Every one of the athletes progressed to the 30-metre jump.
Two younger athletes stayed at that height and the rest progressed to the 45-metre or to the 60-metre. Two youth jumped the 80-metre hill. Smith said he didn’t want to name who jumped what, because all the kids did so well and deserved equal recognition.
"You know, ‘awesome' is so overused that it's appropriate here," he said.
The jumpers wear neoprene suits, helmets and gloves for protection on the artificial turf should they fall. This is the same gear they wear in the winter.
An added bonus of the trip is that the youth have had the chance to spend time with the Women's Ski Jumping Canada National Team and their coaches, who train year-round in Planica.
The Canadian contingent also got to tour a bit of the region.
It is the first time in Europe for most, Smith said.
They travelled to Italy for pizza, for example, the night before Smith spoke to The Squamish Chief.
They also went to Austria to jump at other nearby hills.
Protected from world events
Smith noted that the group had to consider world events when fundraising and planning for this trip.
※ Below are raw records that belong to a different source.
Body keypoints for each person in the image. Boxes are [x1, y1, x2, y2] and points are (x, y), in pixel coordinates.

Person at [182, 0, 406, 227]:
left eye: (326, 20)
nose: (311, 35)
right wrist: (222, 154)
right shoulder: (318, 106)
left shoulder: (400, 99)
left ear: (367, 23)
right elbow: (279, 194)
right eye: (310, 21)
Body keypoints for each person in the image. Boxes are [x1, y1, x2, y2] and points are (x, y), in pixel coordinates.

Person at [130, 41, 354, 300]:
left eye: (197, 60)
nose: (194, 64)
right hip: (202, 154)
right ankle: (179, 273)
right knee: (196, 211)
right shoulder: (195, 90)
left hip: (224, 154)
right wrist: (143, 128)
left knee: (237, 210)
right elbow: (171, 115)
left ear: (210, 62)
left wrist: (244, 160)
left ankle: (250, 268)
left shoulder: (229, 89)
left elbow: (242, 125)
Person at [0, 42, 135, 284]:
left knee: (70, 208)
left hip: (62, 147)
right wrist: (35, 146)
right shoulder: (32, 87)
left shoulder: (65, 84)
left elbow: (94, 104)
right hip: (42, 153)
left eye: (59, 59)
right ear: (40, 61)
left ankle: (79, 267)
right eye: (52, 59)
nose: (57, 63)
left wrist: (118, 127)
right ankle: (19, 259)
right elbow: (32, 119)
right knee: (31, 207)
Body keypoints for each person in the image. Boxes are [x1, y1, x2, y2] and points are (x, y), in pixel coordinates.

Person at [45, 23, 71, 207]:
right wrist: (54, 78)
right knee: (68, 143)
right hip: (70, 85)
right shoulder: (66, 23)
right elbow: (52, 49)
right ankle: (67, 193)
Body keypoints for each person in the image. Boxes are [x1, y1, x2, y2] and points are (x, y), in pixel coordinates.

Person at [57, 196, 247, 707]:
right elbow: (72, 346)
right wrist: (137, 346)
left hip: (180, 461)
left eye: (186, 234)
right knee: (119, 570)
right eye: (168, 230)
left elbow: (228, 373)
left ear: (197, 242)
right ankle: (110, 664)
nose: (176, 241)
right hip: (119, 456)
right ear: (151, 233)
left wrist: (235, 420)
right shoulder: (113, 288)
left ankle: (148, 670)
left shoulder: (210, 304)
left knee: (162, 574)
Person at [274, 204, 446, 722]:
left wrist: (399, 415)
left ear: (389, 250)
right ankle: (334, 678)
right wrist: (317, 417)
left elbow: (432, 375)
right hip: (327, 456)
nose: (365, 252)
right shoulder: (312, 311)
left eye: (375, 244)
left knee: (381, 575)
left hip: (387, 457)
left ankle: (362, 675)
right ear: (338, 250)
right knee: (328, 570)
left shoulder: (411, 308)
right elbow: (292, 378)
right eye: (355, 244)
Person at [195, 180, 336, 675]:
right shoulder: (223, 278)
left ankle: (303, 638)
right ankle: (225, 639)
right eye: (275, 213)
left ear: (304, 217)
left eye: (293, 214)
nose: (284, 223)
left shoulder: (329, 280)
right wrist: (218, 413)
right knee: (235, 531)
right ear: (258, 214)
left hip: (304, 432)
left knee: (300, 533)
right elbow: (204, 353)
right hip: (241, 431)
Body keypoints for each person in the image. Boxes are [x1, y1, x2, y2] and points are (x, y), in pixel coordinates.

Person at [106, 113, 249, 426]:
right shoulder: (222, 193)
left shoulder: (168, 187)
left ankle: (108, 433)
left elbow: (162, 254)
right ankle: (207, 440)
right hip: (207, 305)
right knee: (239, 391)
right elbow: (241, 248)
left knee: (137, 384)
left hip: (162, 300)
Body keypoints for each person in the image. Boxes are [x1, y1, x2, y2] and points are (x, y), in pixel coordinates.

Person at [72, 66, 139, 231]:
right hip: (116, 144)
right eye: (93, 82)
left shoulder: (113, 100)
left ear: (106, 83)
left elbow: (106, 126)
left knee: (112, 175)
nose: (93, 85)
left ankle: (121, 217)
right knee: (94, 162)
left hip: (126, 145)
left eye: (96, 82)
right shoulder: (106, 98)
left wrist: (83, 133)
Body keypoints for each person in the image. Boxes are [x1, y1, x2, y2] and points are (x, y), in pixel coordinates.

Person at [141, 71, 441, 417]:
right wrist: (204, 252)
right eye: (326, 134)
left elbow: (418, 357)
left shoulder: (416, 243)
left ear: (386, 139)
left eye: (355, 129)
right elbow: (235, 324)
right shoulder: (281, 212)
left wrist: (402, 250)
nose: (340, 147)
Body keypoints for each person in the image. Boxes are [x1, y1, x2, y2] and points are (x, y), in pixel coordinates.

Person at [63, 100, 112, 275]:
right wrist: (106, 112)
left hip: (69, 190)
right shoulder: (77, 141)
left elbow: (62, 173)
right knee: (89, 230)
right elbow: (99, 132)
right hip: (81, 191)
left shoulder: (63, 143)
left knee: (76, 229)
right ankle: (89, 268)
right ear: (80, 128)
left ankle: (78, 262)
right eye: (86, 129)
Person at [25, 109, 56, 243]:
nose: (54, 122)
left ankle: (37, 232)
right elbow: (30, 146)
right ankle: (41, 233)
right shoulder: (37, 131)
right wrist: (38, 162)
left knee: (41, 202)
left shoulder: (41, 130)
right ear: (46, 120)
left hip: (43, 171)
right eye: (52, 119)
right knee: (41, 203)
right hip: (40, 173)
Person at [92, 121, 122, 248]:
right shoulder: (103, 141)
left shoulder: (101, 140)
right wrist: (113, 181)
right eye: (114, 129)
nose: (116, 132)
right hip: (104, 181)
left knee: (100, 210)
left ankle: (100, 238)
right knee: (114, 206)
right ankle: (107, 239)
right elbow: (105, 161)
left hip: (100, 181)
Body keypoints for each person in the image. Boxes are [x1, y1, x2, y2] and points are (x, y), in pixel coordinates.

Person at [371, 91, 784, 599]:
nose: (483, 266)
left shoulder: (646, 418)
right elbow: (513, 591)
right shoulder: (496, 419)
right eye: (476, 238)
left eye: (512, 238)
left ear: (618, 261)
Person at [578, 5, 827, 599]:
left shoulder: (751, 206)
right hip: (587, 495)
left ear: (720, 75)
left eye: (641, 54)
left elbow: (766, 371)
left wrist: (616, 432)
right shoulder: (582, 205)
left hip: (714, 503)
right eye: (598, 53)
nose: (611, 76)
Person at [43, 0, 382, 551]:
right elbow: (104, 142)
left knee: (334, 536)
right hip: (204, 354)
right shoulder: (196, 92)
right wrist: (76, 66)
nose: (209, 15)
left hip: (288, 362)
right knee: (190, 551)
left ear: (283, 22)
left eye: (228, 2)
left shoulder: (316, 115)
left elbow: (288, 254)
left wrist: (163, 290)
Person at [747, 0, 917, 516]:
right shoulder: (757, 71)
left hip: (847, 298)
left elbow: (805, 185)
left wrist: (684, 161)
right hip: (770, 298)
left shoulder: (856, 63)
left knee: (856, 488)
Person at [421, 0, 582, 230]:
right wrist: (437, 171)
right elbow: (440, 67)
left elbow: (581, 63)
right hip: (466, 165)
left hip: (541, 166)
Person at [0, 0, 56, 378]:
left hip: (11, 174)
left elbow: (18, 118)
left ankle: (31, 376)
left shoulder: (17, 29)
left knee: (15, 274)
Had they known that COVID-19 would be once again increasing globally or that the Russian invasion of Ukraine would continue throughout their trip, they may not have gone. But, luckily, the crew has stayed COVID-19-free and the war is still far enough away that they are buffered from it.
But that doesn't mean the conflict hasn't humbled them, Smith noted.
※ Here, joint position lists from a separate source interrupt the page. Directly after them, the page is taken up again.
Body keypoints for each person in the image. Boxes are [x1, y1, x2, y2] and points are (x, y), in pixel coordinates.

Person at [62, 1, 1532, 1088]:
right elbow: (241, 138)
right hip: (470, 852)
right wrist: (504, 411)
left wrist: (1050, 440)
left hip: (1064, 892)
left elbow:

"There are Ukrainians here that are jumping with us,' Smith said.
"Our kids have said to them, 'Well, aren't you afraid to be here?’ And the Ukrainian kids…said 'No, no. We're very happy to be here — to be out of our country right now.' That's been very interesting for the Squamish kids."
Back at home
In other Sea to Sky Nordic corridor news, work has begun on a 35-metre jump at the Squamish Sports Legacy Park.
It was part of an amenity package for a nearby development.
"We're going to have jumping for all Squamish on that jump by next summer," Smith said. "It's a 30-degree slope. And we will build the rest of it next spring. And these kids can't wait to jump on a 35-metre summer jump in their very own town next summer."
Smith noted representatives from the Sea to Sky Nordics are involved in talks about the potential Vancouver 2030 Olympic bid.
"Our input was fairly important, because we will be co-ordinating that aspect of things if the 2030 goes in and if it's successful. And so part of our request is that if the bid goes in that there'll be a legacy for Nordic sport in this corridor. And that would mean, obviously, all four of the Nordic sports getting more funding, and that includes another jump in the corridor, 60-metre jump, to add to the 35 that we're building next summer."